In Turkey, the Syrian’s main opposition bloc said its President, Ahmad al-Jarba, made a rare visit to Syria on Tuesday, meeting with rebels fighting Assad’s troops in the coastal province of Latakia — including the recently captured Christian-Armenian town of Kassab.
Assad’s family hails from Latakia, the scene of a fierce 11-day battle in which rebel groups including the al-Qaida-linked Nusra Front have made significant gains. So far, they’ve captured a border crossing with Turkey and a tiny slice of the coast that gives them access to the Mediterranean Sea.
In addition to Kassab, al-Jarba also toured Latakia’s rebel-held mountainous areas of Jabal al-Turkomen and Jabal al-Akrad, meeting with rebel commanders to assess the “latest plans and needs for the battle on the coast,” the Western-backed Syrian National Coalition said in a statement.
Syria’s uprising began with largely peace protests against Assad’s rule. It has since then evolved into a civil war with sectarian overtones, pitting predominantly Sunni Muslim rebels against Assad’s government that is dominated by Alawites, a sect in Shiite Islam. On the opposition side, Islamic extremists, including foreign fighters and Syrian rebels who have taken up hard-line al-Qaida-style ideologies, have played an increasingly prominent role among fighters, dampening the West’s support for the rebellion to overthrow Assad.

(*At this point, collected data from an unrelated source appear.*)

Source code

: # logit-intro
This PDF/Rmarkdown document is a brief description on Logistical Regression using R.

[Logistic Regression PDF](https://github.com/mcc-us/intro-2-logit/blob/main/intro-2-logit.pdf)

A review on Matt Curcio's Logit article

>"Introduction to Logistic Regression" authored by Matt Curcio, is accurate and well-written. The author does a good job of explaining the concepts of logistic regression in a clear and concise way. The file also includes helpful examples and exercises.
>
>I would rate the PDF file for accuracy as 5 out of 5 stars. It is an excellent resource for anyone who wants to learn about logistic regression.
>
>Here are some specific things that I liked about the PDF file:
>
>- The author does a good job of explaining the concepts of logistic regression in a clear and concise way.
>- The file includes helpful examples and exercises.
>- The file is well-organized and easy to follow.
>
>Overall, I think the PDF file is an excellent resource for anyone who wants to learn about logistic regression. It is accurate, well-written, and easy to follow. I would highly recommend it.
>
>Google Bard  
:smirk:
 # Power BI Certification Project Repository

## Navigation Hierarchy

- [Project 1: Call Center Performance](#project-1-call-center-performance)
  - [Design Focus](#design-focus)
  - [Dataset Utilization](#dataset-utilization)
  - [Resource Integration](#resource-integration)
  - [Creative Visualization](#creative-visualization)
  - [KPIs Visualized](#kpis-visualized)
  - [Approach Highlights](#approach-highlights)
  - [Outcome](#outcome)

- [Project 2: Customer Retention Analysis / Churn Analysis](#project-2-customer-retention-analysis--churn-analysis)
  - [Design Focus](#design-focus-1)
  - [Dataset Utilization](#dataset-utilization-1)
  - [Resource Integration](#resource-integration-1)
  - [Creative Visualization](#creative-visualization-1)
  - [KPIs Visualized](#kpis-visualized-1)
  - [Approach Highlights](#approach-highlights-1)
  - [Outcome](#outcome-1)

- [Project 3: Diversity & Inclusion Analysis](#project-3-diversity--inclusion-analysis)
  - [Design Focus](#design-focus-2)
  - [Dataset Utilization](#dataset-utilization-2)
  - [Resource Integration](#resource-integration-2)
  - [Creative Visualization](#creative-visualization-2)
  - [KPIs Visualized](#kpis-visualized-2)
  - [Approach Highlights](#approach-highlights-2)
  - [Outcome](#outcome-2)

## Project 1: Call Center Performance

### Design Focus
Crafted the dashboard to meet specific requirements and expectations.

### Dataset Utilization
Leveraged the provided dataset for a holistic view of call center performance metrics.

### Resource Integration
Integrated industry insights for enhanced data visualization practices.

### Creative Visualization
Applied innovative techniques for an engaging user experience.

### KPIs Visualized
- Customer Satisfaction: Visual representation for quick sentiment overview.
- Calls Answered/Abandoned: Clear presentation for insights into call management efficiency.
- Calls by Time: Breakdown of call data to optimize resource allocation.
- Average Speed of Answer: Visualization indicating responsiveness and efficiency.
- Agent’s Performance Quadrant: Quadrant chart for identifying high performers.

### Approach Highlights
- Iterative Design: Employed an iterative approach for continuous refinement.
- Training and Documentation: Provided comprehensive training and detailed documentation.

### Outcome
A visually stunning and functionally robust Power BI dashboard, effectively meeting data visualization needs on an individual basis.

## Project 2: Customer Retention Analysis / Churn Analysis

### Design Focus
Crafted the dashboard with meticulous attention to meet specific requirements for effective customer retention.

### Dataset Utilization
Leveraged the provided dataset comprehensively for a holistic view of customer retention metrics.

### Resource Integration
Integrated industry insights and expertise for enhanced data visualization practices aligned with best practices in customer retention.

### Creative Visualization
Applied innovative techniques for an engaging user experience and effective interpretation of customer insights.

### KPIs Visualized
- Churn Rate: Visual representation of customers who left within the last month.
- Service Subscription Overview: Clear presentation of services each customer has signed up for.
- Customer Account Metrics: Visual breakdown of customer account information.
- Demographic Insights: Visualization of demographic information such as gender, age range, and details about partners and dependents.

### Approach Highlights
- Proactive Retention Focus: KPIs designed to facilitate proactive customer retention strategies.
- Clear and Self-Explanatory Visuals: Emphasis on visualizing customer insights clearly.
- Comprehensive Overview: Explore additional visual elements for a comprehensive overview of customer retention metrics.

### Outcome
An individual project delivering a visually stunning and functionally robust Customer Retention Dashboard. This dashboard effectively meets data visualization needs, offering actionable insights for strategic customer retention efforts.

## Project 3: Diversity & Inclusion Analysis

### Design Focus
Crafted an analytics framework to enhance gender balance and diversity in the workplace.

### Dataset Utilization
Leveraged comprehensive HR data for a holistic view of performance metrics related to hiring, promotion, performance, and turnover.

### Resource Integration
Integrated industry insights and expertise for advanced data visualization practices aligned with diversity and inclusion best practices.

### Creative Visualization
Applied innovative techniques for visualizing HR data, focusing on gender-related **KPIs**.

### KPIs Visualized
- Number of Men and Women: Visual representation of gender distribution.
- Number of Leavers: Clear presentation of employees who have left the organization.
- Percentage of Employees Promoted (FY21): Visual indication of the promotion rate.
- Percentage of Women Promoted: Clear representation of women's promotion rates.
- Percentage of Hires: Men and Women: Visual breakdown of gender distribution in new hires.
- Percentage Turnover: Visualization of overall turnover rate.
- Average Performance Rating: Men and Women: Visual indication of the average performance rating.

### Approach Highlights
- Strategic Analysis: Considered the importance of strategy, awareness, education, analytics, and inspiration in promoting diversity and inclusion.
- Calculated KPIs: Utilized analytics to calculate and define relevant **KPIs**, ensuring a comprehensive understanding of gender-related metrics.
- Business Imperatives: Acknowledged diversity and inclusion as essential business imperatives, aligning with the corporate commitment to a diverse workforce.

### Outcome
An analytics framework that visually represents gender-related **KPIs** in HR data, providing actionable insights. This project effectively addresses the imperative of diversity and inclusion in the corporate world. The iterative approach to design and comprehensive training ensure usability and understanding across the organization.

That has led to a backlash by Islamic brigades and more moderate rebels who launched a war against the al-Qaida breakaway group, the Islamic State of Iraq and the Levant. Infighting has raged in the north for months and more than, 3,000 fighters have been killed in the rebel-on-rebel violence since the beginning of the year, according to activists. These deaths were not included in Observatory’s tally.
On Tuesday, The Observatory said fighting between Assad’s loyalist and the rebels was concentrated in several opposition-held suburbs of the capital, Damascus, and the northern province of Aleppo, where rebels have managed to hold on to large swaths of territory and whole districts of the city of Aleppo, Syria’s largest urban center and its commercial hub. The rebels captured them from government forces in a 2012 offensive.
The group also reported heavy clashes in the southern province of Daraa that is the birthplace of Syria’s uprising.
Syria’s official SANA news agency said terrorists, a term state media uses for rebels, have fired mortars into a government-held district of Aleppo, killing five people and wounding 26 others. In Damascus, one person died and two were injured in separate mortar attacks on the capital’s districts of Zablatani and Abassyeen, SANA said.